▶ Extrait fourni:
___
Pisciculture Chateau de Castillonne ©Mathis Brachet
Pisciculture Chateau de Castillonne ©Mathis Brachet

Plus belle la vie

En contrebas de la côte où s’est installé le trio, les esturgeons frétillent. Les bassins de la pisciculture abritent près de 500 spécimens noirs, luisants et semble-t-il, très amusés de la présence de l’homme près d’eux, en témoigne leur attroupement lorsque Léo s’approche. “On a une relation particulière avec nos poissons”, confie Léo. “Ils ont tous des noms.” Certains sont nommés pour leur trait physique particulier. “On a Dory qui a une nageoire manquante depuis sa naissance et Janet qui a le nez raboté, comme la chanteuse”, raconte cet ancien promoteur immobilier reconverti, tout en les désignant du doigt. Et pour chaque production de caviar, le nom est inscrit au dos de la petite boîte métallique contenant les précieuses pépites noires. “En ce moment, ce sont les œufs de Georgia, par exemple”, explique-t-il.
___
▶ Données fournies:
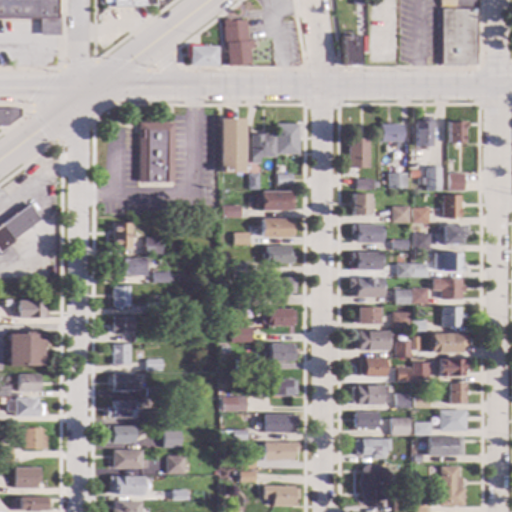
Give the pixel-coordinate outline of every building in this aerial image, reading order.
[(56,0),(56,16),(57,16),(57,36),(37,36),(37,19),(0,19),(0,0),(56,0)] [(153,7),(152,0),(101,0),(102,4),(110,4),(110,8),(153,7)] [(453,0),(453,7),(438,8),(438,0),(453,0)] [(473,64),(439,65),(439,10),(473,10),(473,64)] [(230,22),(243,20),(245,41),(247,41),(250,40),(250,49),(248,49),(246,49),(248,64),(225,66),(223,44),(221,44),(219,27),(221,27),(220,20),(230,19),(230,22)] [(357,66),(341,66),(341,54),(339,54),(339,36),(357,36),(357,66)] [(214,67),(186,67),(186,58),(185,58),(185,50),(187,50),(187,47),(213,47),(214,67)] [(0,109),(16,109),(16,117),(4,127),(0,127),(0,109)] [(429,122),(431,122),(431,148),(412,147),(412,121),(419,121),(419,117),(429,117),(429,122)] [(241,174),(216,174),(217,119),(241,119),(241,174)] [(389,125),(398,125),(398,142),(378,142),(378,125),(383,125),(383,121),(389,121),(389,125)] [(465,128),(463,128),(463,143),(445,143),(445,122),(465,122),(465,128)] [(171,183),(135,182),(135,123),(171,123),(171,183)] [(296,155),(273,155),(273,124),(296,124),(296,155)] [(272,158),(257,159),(257,164),(248,164),(248,135),(272,135),(272,158)] [(366,169),(346,169),(346,139),(366,139),(366,169)] [(438,192),(423,192),(423,168),(438,168),(438,192)] [(256,190),(245,190),(245,172),(256,172),(256,190)] [(403,173),(403,189),(386,189),(386,173),(403,173)] [(290,187),(275,187),(274,175),(289,174),(290,187)] [(461,192),(445,192),(445,174),(461,174),(461,192)] [(368,179),(368,180),(372,181),(372,190),(368,190),(368,191),(353,191),(353,179),(368,179)] [(291,210),(287,210),(287,211),(258,211),(258,192),(291,193),(291,210)] [(367,200),(368,200),(368,214),(366,214),(366,216),(349,216),(349,195),(366,194),(367,200)] [(458,219),(439,219),(439,196),(457,196),(458,219)] [(36,220),(9,241),(11,242),(0,250),(0,224),(25,205),(36,220)] [(406,224),(388,224),(388,207),(406,207),(406,224)] [(234,219),(218,219),(218,209),(234,208),(234,219)] [(426,224),(409,224),(409,209),(426,208),(426,224)] [(291,237),(258,237),(258,219),(291,219),(291,237)] [(128,249),(109,249),(109,224),(128,224),(128,249)] [(379,244),(353,244),(353,235),(348,235),(348,226),(379,225),(379,244)] [(459,227),(464,227),(464,237),(459,237),(459,244),(440,244),(440,226),(459,226),(459,227)] [(247,245),(231,246),(231,233),(246,233),(247,245)] [(426,251),(409,251),(408,234),(426,233),(426,251)] [(158,256),(141,256),(141,238),(158,238),(158,256)] [(405,251),(389,251),(389,240),(405,240),(405,251)] [(287,247),(291,247),(291,263),(288,263),(288,264),(263,265),(263,259),(260,259),(260,254),(263,254),(263,246),(287,246),(287,247)] [(379,271),(353,271),(353,263),(348,263),(348,253),(379,253),(379,271)] [(458,264),(461,264),(461,272),(439,272),(439,270),(430,270),(431,253),(458,254),(458,264)] [(143,276),(110,276),(110,275),(109,275),(109,267),(110,267),(110,259),(143,259),(143,276)] [(248,278),(230,278),(229,263),(247,262),(248,278)] [(409,278),(393,278),(393,264),(409,264),(409,278)] [(423,278),(410,278),(409,264),(422,264),(423,278)] [(165,284),(149,284),(149,273),(165,273),(165,284)] [(288,279),(292,279),(292,295),(288,295),(288,296),(264,296),(264,291),(259,291),(259,285),(263,285),(263,278),(288,278),(288,279)] [(381,298),(353,299),(353,297),(348,297),(348,290),(346,290),(346,279),(380,278),(381,298)] [(459,286),(462,286),(462,293),(459,293),(459,301),(437,301),(437,292),(429,292),(429,279),(459,279),(459,286)] [(126,308),(110,308),(110,299),(108,299),(108,288),(110,289),(110,287),(126,287),(126,308)] [(425,305),(408,305),(408,289),(425,289),(425,305)] [(407,305),(392,306),(392,290),(407,290),(407,305)] [(249,308),(233,308),(233,296),(249,296),(249,308)] [(41,310),(45,310),(45,319),(14,319),(14,318),(12,318),(12,312),(14,312),(14,302),(41,301),(41,310)] [(159,314),(143,314),(143,303),(159,303),(159,314)] [(376,325),(354,325),(354,308),(376,308),(376,325)] [(459,314),(461,314),(461,320),(459,320),(459,328),(439,328),(439,308),(458,308),(459,314)] [(289,310),(292,310),(292,325),(288,325),(288,327),(264,327),(264,324),(258,324),(258,313),(263,312),(263,309),(288,309),(289,310)] [(407,329),(389,329),(389,313),(407,313),(407,329)] [(129,334),(109,334),(109,317),(130,317),(129,334)] [(423,332),(409,333),(409,322),(423,322),(423,332)] [(250,343),(228,343),(228,328),(249,328),(250,343)] [(386,351),(355,352),(355,341),(352,341),(352,333),(355,333),(355,331),(386,331),(386,351)] [(41,366),(16,367),(16,373),(9,373),(9,367),(7,367),(6,335),(41,334),(41,366)] [(463,345),(459,345),(459,354),(428,354),(428,348),(426,348),(426,339),(428,339),(428,335),(463,335),(463,345)] [(407,358),(392,358),(392,341),(406,341),(407,358)] [(417,343),(416,351),(409,351),(410,343),(417,343)] [(289,346),(292,346),(292,360),(289,360),(289,362),(265,363),(265,357),(261,357),(261,350),(265,350),(265,345),(289,344),(289,346)] [(126,365),(110,365),(110,356),(109,356),(109,345),(126,345),(126,365)] [(226,356),(218,356),(218,348),(226,348),(226,356)] [(383,359),(383,378),(361,378),(361,376),(357,376),(357,360),(362,360),(362,359),(383,359)] [(159,371),(143,371),(142,360),(158,360),(159,371)] [(249,375),(233,375),(233,360),(249,360),(249,375)] [(462,378),(436,378),(436,360),(462,360),(462,378)] [(426,381),(409,381),(408,363),(426,363),(426,381)] [(407,382),(391,382),(391,369),(407,369),(407,382)] [(37,392),(15,393),(15,375),(36,374),(37,392)] [(129,374),(129,379),(134,379),(134,391),(109,392),(108,374),(129,374)] [(288,381),(292,381),(293,396),(265,397),(265,391),(262,392),(262,387),(265,387),(265,380),(288,379),(288,381)] [(463,404),(446,405),(446,384),(463,384),(463,404)] [(384,402),(379,402),(379,405),(348,405),(348,387),(384,387),(384,402)] [(163,398),(144,398),(144,389),(163,389),(163,398)] [(406,409),(391,409),(391,394),(406,394),(406,409)] [(243,412),(218,413),(218,397),(242,397),(243,412)] [(426,409),(410,409),(410,398),(426,398),(426,409)] [(34,404),(40,404),(41,413),(37,413),(37,417),(12,417),(12,399),(34,399),(34,404)] [(132,419),(108,419),(108,418),(103,418),(103,408),(109,408),(108,401),(132,401),(132,419)] [(160,425),(146,425),(146,410),(160,410),(160,425)] [(462,432),(435,432),(435,411),(462,411),(462,432)] [(374,429),(352,429),(352,413),(374,413),(374,429)] [(294,424),(289,424),(289,433),(259,433),(259,415),(294,415),(294,424)] [(404,419),(404,438),(386,437),(387,418),(404,419)] [(427,435),(410,436),(410,424),(427,423),(427,435)] [(19,429),(36,429),(37,437),(43,437),(43,450),(37,450),(37,451),(17,452),(17,451),(16,449),(15,445),(17,444),(17,437),(7,437),(7,427),(19,426),(19,429)] [(131,444),(103,444),(103,427),(131,427),(131,444)] [(243,441),(228,441),(228,431),(243,431),(243,441)] [(177,448),(160,448),(160,432),(177,432),(177,448)] [(458,456),(423,456),(424,437),(458,438),(458,456)] [(386,451),(381,451),(380,459),(368,459),(368,456),(351,455),(351,440),(386,440),(386,451)] [(294,453),(289,453),(289,461),(259,461),(259,443),(294,443),(294,453)] [(10,464),(0,464),(0,448),(10,448),(10,464)] [(138,461),(143,461),(143,469),(109,469),(109,451),(138,451),(138,461)] [(248,469),(231,469),(231,454),(249,455),(248,469)] [(181,475),(163,475),(163,456),(181,456),(181,475)] [(382,468),(388,475),(391,484),(388,493),(382,499),(373,502),(360,502),(357,499),(357,494),(355,489),(354,486),(355,479),(357,474),(357,469),(360,466),(373,466),(382,468)] [(455,478),(458,478),(458,488),(461,488),(461,506),(436,507),(436,467),(455,467),(455,478)] [(37,488),(34,488),(34,489),(11,490),(11,468),(37,468),(37,488)] [(251,482),(235,483),(235,472),(251,472),(251,482)] [(140,495),(110,496),(110,493),(109,493),(109,484),(106,484),(106,477),(140,477),(140,495)] [(290,488),(295,488),(295,495),(290,495),(291,507),(269,507),(268,500),(258,500),(258,487),(290,486),(290,488)] [(183,501),(168,501),(168,491),(183,491),(183,501)] [(43,511),(16,511),(16,509),(13,509),(13,505),(16,505),(16,498),(42,498),(43,511)] [(426,498),(426,511),(409,511),(409,498),(426,498)] [(405,511),(390,511),(390,499),(406,499),(405,511)] [(137,511),(109,511),(109,509),(110,509),(110,502),(137,502),(137,511)]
___
▶ Consignes de l'exercice:
- 1) Relevez tous les noms de poissons mentionnés dans l'extrait sur la pisciculture.
- 2) Donnez la suite de l'extrait sur la pisciculture, après sa dernière phrase.

▶ Réponses rédigées:
- 1) Dory, Janet, Georgia

- 2)
Esturgeon de Chateau de Castillonne ©Mathis Brachet
Esturgeon de Chateau de Castillonne ©Mathis Brachet

Ces passionnés chérissent leurs animaux. Si bien qu’au-delà de la norme bio imposant un maximum de 30 spécimens par mètre cube d’eau, Léo et ses compères ont fait le choix de conserver une population équivalente à 10 seulement. Un travail qui n’en reste pas moins titanesque et contraignant : il faut pouvoir habiter sur place pour parer à tout imprévu ou éventualité. C’est le cas, par exemple, lors d’orages. “On peut penser qu’il y a trop d’eau dans les bassins, mais c’est l’inverse, les tuyaux et les grilles se bouchent. Il faut qu’à deux heures du matin la personne en charge nettoie le système. Toujours être présent sur le site est capital”.

Un choix de vie qui en vaut la peine, car l’eau qui coule à Saint-Guilhem-le-Désert est particulière. Le Verdus offre aux esturgeons une qualité de vie parfaite pour la réalisation d’un mets unique. ”Il donne un caviar clair, très rond, sans vase. Des subtilités intéressantes.”

Un emplacement idéal tant pour l’élevage que pour les producteurs : “Les montagnes derrière nous font du lieu un bureau assez sympa”, sourit Léo, fièrement, en regardant tout autour de lui les rayons du soleil descendre et s’éteindre lentement sur les hauteurs qui entourent la pisciculture.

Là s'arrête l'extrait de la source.